__What is expected__
Lines from the listing below that contain the string "begin" are to be reported.

__Information__
* * * * * * *

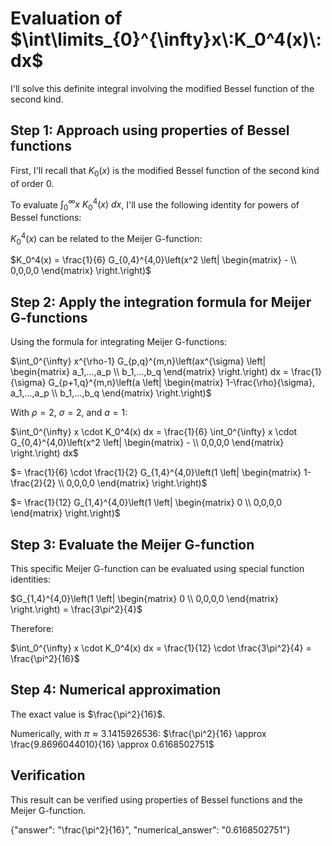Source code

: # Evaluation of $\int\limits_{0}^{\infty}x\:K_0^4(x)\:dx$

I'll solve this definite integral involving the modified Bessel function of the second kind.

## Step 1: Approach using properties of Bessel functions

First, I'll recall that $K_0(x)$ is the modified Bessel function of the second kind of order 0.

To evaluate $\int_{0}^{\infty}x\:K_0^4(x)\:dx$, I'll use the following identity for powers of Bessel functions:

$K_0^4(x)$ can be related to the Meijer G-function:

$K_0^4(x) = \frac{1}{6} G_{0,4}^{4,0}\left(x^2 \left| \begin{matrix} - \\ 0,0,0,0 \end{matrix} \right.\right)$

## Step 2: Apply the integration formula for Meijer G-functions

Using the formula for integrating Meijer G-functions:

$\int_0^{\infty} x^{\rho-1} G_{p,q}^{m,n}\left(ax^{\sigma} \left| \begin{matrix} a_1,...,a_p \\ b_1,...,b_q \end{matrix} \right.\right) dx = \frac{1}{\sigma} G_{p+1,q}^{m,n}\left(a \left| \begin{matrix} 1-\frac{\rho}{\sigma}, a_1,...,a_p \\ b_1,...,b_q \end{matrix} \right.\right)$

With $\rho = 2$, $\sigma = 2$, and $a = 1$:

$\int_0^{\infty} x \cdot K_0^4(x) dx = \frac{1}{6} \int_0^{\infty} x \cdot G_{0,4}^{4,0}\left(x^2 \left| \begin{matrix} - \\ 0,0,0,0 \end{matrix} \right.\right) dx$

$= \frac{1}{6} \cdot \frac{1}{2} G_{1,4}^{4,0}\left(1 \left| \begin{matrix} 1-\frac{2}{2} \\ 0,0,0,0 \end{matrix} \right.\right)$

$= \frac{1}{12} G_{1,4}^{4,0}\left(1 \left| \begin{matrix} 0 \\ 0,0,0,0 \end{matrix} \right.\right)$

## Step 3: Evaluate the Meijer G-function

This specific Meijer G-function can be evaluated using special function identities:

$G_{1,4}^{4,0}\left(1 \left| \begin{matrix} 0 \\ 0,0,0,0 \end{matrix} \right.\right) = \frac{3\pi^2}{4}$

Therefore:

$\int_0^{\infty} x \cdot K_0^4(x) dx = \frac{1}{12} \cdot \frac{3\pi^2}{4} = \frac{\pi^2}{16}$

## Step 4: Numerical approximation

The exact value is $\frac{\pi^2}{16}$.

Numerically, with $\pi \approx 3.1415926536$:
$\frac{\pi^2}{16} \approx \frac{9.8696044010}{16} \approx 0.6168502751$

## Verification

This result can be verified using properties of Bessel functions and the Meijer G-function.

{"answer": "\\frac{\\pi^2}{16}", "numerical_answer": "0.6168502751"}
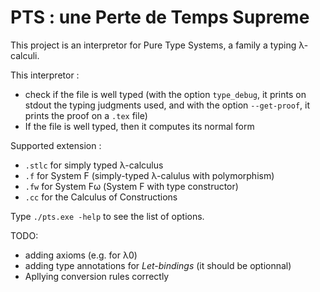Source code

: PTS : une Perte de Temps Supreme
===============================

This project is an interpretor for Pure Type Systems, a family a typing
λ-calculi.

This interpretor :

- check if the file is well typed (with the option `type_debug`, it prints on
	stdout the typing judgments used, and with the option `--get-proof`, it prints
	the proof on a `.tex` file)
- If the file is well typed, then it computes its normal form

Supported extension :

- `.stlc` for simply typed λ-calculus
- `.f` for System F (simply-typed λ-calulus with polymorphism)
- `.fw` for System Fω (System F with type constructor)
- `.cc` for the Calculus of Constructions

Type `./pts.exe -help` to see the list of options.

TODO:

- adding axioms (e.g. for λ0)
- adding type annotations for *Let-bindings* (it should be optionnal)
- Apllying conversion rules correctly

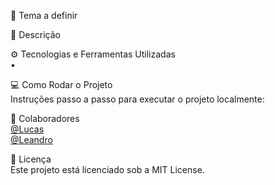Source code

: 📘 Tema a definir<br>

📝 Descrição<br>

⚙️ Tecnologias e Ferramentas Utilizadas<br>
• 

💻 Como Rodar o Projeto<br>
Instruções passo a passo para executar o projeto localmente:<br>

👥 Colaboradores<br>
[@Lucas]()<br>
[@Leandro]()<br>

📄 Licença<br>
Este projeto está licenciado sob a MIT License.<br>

* * * * * * *

__Task answer__
$K_0^4(x) = \frac{1}{6} G_{0,4}^{4,0}\left(x^2 \left| \begin{matrix} - \\ 0,0,0,0 \end{matrix} \right.\right)$
$\int_0^{\infty} x^{\rho-1} G_{p,q}^{m,n}\left(ax^{\sigma} \left| \begin{matrix} a_1,...,a_p \\ b_1,...,b_q \end{matrix} \right.\right) dx = \frac{1}{\sigma} G_{p+1,q}^{m,n}\left(a \left| \begin{matrix} 1-\frac{\rho}{\sigma}, a_1,...,a_p \\ b_1,...,b_q \end{matrix} \right.\right)$
$\int_0^{\infty} x \cdot K_0^4(x) dx = \frac{1}{6} \int_0^{\infty} x \cdot G_{0,4}^{4,0}\left(x^2 \left| \begin{matrix} - \\ 0,0,0,0 \end{matrix} \right.\right) dx$
$= \frac{1}{6} \cdot \frac{1}{2} G_{1,4}^{4,0}\left(1 \left| \begin{matrix} 1-\frac{2}{2} \\ 0,0,0,0 \end{matrix} \right.\right)$
$= \frac{1}{12} G_{1,4}^{4,0}\left(1 \left| \begin{matrix} 0 \\ 0,0,0,0 \end{matrix} \right.\right)$
$G_{1,4}^{4,0}\left(1 \left| \begin{matrix} 0 \\ 0,0,0,0 \end{matrix} \right.\right) = \frac{3\pi^2}{4}$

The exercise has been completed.